Bisnis sangat fluktuatif. Jika mental tidak siap, lebih baik tak usah berbisnis. Jika tak kuat kehilangan modal sebesar Rp 10 juta, cobalah berbisnis dengan modal lebih kecil. Banyak berdoa dan seringlah berkumpul dengan orang yang memiliki mental optimis. Energi positif akan lebih mudah mengalir mempengaruhi diri.

2. Tenaga atau Karyawan.
a. Siapkan keahlian untuk bisa menjual barang baik langsung maupun lewat online . Komunikasi harus lancar dan buatlah brosur agar bisa menggugah calon pembeli.b. Tentukan segmen pasar. Mulai dari kalangan anak-anak, dewasa, atau remaja. Hal ini berpengaruh pada strategi promosi dan komunikasi.
c. Sediakan bahan baku atau perlengkapan yang dibutuhkan. Jika memutuskan untuk memiliki toko, artinya membutuhkan peralatan, pegawai, dan tempat. Sementara yang yang ingin berbisnis online siapkan website dan saluran telepon atau internet.

Selamat memulai bisnis!

C. Modal

Modal menjadi hal terakhir yang dibutuhkan. Jangan sampai memulai bisnis dipusingkan oleh soal modal. Setelah semua siap ternyata butuh modal Rp 50 juta sementara uang di kantong hanya Rp 2 juta. Bagaimana caranya?

a. Berdoa dan lakukan silaturahmi ke teman-teman. Ceritakan kepada mereka, Anda ingin berbisnis dan butuh modal. Dari sekian banyak orang, pasti ada yang akan tertarik, siapa tahu mau meminjamkan modal.  Bagi pemula, disarankan jangan berutang dulu, khawatir tak sanggup menanggung beban utang. Lain halnya jika Anda bisa bekerja maksimal setelah mendapat tekanan, silakan berutang. Cirinya simpel, jika ada bos di dekat Anda dan bisa berkonsentrasi, berarti Anda siap. Jika sebaliknya berarti tidak siap.

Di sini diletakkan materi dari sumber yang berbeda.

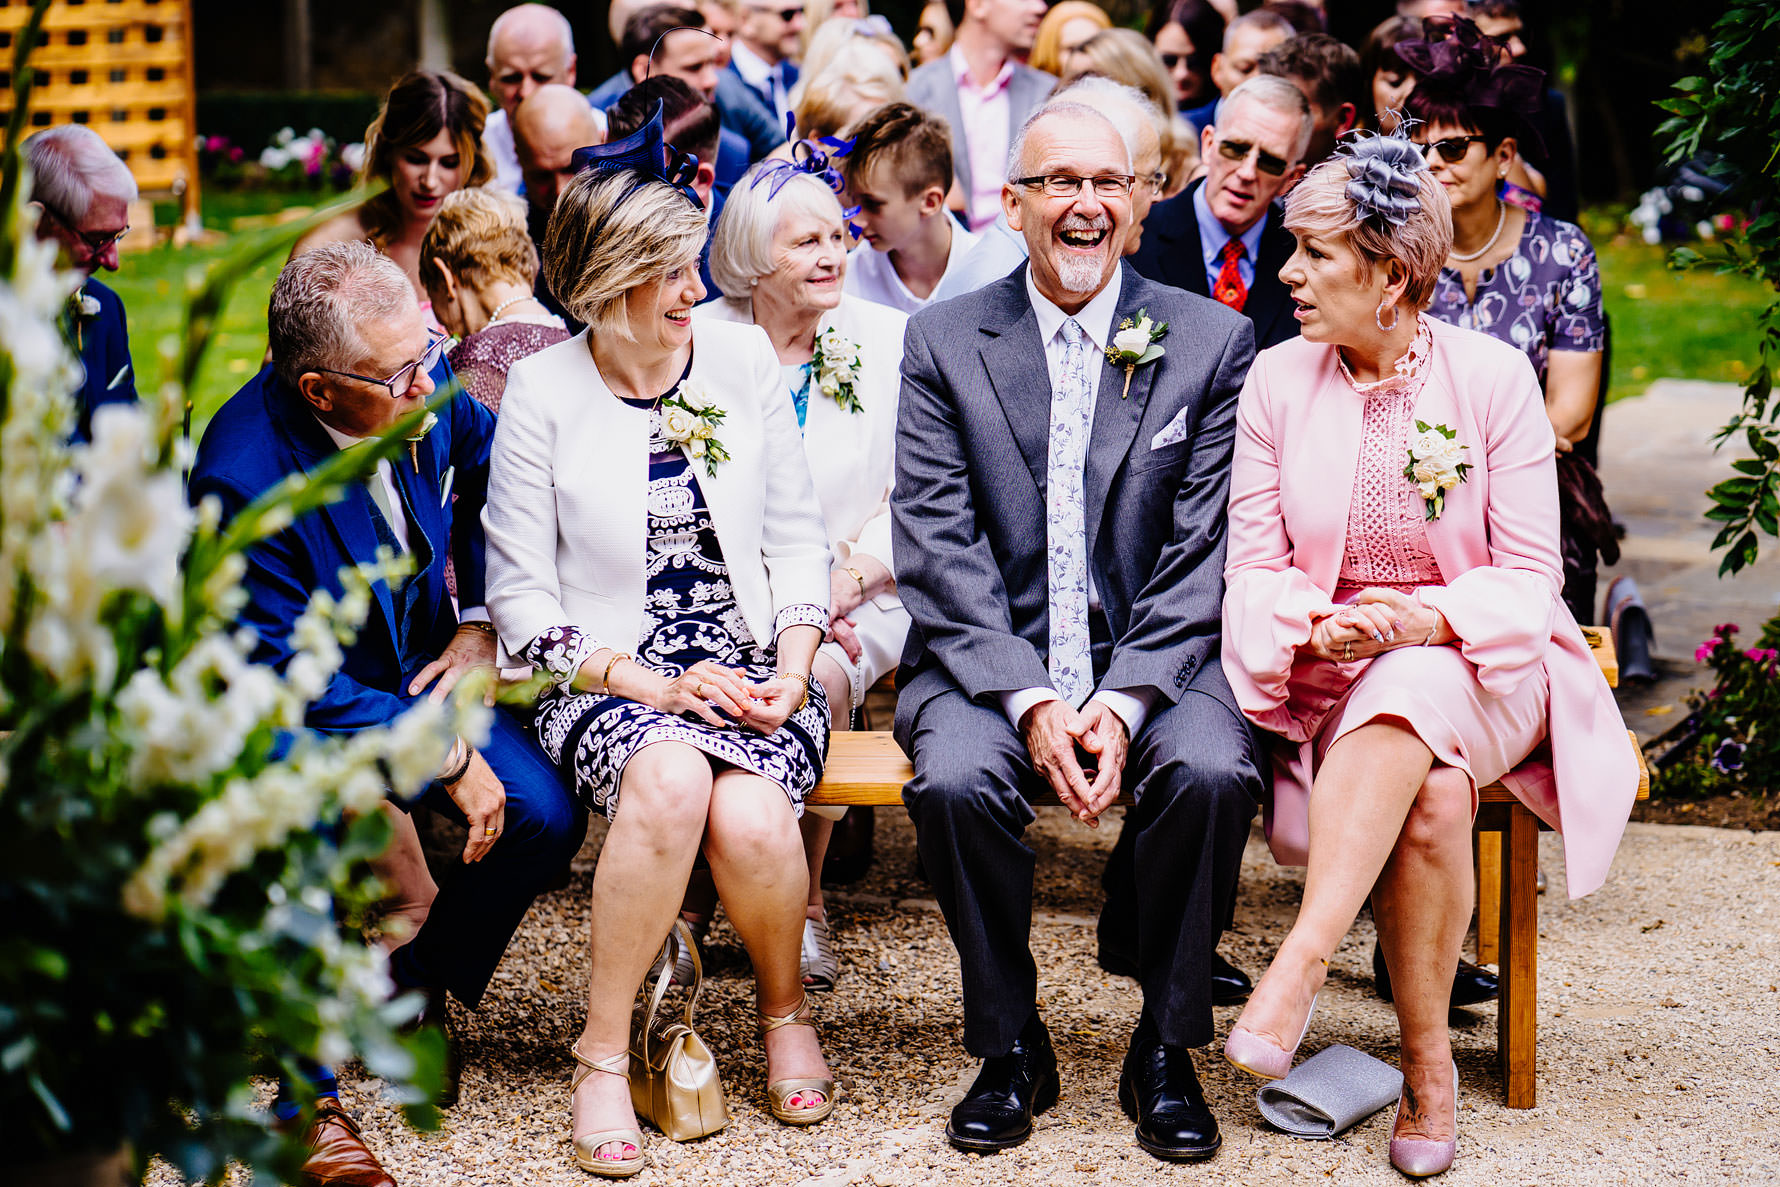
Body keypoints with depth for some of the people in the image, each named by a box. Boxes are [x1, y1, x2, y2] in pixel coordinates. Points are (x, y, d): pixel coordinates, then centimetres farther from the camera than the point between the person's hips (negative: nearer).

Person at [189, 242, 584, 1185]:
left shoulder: (425, 402, -12)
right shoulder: (242, 478, -29)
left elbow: (486, 458, 14)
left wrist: (478, 621, 5)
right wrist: (447, 760, -26)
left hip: (417, 673, 6)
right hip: (288, 715, -6)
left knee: (544, 818, -16)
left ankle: (417, 986, 12)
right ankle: (309, 1093, -18)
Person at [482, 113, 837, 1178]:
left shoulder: (740, 354, 6)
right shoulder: (542, 392, -2)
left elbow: (797, 534, 11)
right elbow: (521, 598, -2)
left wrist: (792, 671, -5)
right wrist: (654, 686, -14)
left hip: (754, 667, 2)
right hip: (610, 681, -2)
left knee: (748, 817, -30)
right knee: (669, 776, -36)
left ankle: (786, 1008, 4)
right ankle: (605, 1048, -19)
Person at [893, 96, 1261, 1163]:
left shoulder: (1212, 342, 5)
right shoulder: (945, 343, 6)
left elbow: (1206, 549, -1)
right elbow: (938, 549, -2)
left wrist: (1123, 702, -16)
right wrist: (1030, 700, -16)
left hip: (1158, 658, 0)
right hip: (990, 661, 0)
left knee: (1213, 773, -30)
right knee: (955, 778, -30)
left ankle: (1168, 1052, -8)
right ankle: (1011, 1046, -7)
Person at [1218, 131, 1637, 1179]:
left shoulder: (1493, 376, -2)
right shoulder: (1278, 381, 4)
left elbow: (1529, 576, -2)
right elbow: (1254, 566, 3)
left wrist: (1428, 620, -22)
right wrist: (1320, 626, -19)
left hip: (1480, 668, -1)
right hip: (1332, 680, 1)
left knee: (1405, 699, -38)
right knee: (1433, 791, -32)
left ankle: (1300, 966, -41)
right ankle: (1428, 1061, -21)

b. Lihat barang-barang di rumah, apakah ada barang yang tidak bermanfaat bisa dijual agar nisa dapat modal. Jika punya mobil bagus, tukar dengan yang sederhana, sisanya bias untuk modal

c. Menjual keahlian. Misalnya, tawarkan ke pengusaha sukses menulis kisah suksesnya. Honornya, minta bayar di muka buat modal bisnis. Banyak profesional punya keahlian tapi begitu berbisnis mengaku tak punya modal.

d. Mencari partner kerja. Apakah Anda tipikal yang senang bisnis sendirian atau bersama-sama? Jika senang sendiri, cari partner yang hanya memberikan modal uang saja. Soal manajemen ditangani sendiri. Atau cari investor, untungnya dibagi, ruginya pun bagi.

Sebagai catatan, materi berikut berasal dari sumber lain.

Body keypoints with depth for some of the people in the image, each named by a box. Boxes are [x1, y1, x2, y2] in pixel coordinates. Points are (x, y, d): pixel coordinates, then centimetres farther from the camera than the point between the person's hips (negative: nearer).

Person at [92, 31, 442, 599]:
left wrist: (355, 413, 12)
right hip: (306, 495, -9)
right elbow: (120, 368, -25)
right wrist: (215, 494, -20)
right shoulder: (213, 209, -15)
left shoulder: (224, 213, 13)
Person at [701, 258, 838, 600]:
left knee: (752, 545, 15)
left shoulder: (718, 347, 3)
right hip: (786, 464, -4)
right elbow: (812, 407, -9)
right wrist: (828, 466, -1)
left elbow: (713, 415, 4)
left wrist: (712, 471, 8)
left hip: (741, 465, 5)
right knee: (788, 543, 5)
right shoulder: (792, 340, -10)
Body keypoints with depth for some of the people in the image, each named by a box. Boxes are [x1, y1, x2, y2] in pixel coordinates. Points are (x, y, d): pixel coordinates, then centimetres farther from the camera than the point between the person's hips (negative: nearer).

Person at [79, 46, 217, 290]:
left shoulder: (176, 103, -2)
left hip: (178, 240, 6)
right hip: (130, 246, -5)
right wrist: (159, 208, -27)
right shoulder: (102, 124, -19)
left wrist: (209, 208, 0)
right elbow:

e. Boleh berutang. Jika tak dapat juga dapat modal, barulah berutang,. Misalnya, pinjam ke bank jika punya jaminan. Pinjam ke koperasi di tempat kerja atau ke individu, misalnya orangtua, kakak, dan kerabat. Biasanya jika pinjam ke keluarga, andai belum bisa membayar cicilan utang, tak akan terlalu membuat stres dibandingkan pinjam ke pihak lain.